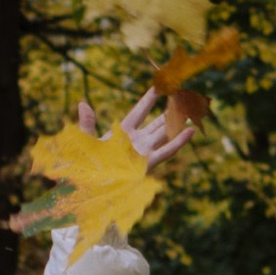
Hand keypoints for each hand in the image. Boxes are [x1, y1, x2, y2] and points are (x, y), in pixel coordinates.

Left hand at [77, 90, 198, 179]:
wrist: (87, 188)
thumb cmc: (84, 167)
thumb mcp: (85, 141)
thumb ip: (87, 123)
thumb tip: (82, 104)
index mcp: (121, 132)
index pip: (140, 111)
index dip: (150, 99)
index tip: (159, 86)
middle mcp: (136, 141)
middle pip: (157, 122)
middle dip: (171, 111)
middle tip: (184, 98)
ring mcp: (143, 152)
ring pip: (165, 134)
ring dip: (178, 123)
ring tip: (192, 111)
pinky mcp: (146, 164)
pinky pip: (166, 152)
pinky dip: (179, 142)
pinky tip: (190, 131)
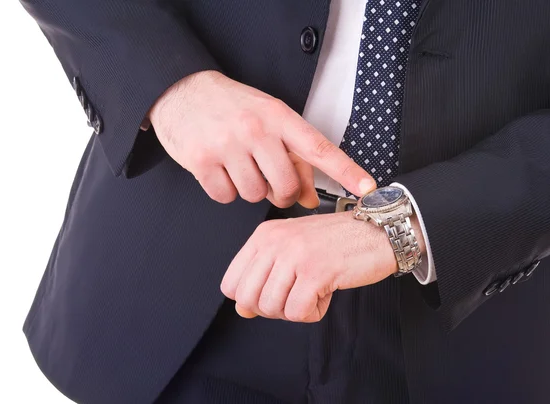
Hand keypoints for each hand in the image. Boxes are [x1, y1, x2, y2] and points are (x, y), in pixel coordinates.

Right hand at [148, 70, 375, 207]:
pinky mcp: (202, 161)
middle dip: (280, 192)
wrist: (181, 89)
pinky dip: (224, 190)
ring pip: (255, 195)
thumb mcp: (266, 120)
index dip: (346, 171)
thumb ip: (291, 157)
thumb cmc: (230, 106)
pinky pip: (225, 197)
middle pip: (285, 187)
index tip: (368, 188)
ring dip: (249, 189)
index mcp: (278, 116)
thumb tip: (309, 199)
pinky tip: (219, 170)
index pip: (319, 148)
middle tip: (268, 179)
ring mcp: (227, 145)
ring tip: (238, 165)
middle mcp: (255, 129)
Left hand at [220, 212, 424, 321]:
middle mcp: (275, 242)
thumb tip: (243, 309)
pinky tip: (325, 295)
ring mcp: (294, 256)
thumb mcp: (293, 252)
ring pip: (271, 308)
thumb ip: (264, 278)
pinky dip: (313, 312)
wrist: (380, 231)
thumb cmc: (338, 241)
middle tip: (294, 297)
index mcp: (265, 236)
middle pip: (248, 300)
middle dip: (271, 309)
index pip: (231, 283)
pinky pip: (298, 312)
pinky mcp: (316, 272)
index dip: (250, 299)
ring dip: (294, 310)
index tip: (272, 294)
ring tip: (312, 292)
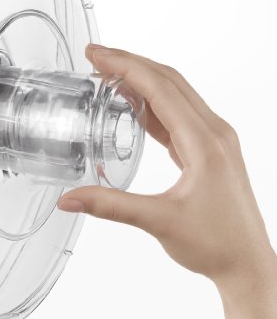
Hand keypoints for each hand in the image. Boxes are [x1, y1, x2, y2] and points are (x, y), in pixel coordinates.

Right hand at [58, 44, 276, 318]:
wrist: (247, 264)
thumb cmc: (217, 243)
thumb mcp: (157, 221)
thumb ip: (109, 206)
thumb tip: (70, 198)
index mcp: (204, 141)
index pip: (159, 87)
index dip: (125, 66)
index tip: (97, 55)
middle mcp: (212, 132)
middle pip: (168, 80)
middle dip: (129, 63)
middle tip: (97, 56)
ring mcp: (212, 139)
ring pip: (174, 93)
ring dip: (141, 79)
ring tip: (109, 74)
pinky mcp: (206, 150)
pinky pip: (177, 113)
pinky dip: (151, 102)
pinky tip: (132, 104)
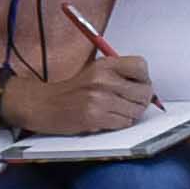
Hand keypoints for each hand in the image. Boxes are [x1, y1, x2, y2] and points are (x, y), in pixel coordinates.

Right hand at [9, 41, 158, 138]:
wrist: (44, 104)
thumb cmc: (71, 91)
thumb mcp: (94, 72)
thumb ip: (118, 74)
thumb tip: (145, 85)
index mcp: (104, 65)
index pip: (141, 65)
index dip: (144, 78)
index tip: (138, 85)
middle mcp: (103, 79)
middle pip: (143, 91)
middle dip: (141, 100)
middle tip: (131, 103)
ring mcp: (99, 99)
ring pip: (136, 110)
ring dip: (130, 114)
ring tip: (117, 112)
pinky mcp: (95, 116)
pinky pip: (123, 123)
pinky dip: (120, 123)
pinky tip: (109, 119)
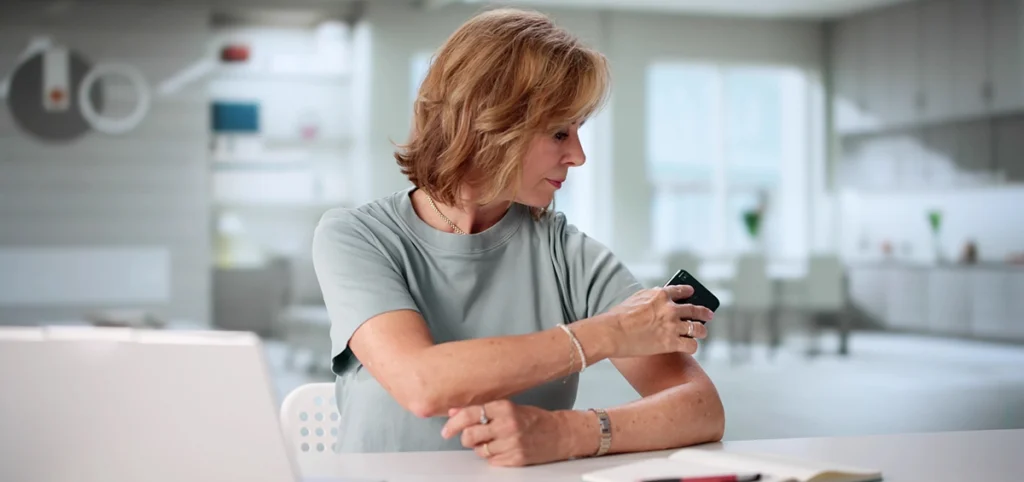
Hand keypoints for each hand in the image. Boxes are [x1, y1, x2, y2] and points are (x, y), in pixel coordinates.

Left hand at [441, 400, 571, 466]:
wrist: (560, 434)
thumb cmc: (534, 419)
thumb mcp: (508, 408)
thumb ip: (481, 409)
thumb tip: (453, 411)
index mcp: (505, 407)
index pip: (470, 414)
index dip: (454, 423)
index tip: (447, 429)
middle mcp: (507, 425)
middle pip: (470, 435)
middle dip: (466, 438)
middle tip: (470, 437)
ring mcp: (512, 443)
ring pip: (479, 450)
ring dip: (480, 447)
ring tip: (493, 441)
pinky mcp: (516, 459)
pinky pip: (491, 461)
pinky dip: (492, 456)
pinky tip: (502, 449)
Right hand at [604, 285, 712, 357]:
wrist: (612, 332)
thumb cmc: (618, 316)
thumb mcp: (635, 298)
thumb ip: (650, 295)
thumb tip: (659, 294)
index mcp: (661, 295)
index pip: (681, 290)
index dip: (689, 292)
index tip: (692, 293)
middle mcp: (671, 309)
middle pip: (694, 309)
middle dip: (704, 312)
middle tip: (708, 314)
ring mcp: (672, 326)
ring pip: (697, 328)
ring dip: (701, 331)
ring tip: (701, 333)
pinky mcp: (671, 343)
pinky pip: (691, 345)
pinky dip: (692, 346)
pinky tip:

- _REQUIREMENT_
Exact duplication is required for the lines above, from the line that contains "wrist: (87, 188)" to the line that contains "pinky tip: (190, 131)", inclusive; omit all others.

- _TASK ANSWER_
wrist: (87, 188)
thumb cmc: (84, 167)
thumb mcp: (85, 141)
thumb ip: (87, 123)
thumb tip: (82, 104)
index mcp: (121, 132)
index pip: (140, 111)
index dip: (150, 99)
index tip: (159, 86)
middle mcp: (136, 141)
middle pip: (157, 122)
middle dip: (171, 111)
middle tip: (184, 98)
ring mcp: (143, 152)
ring pip: (165, 134)
ring dip: (178, 123)
ring tip: (192, 111)
pinky mcp: (146, 164)
pinky pip: (166, 152)
pinky dip: (179, 142)
pinky tip: (190, 131)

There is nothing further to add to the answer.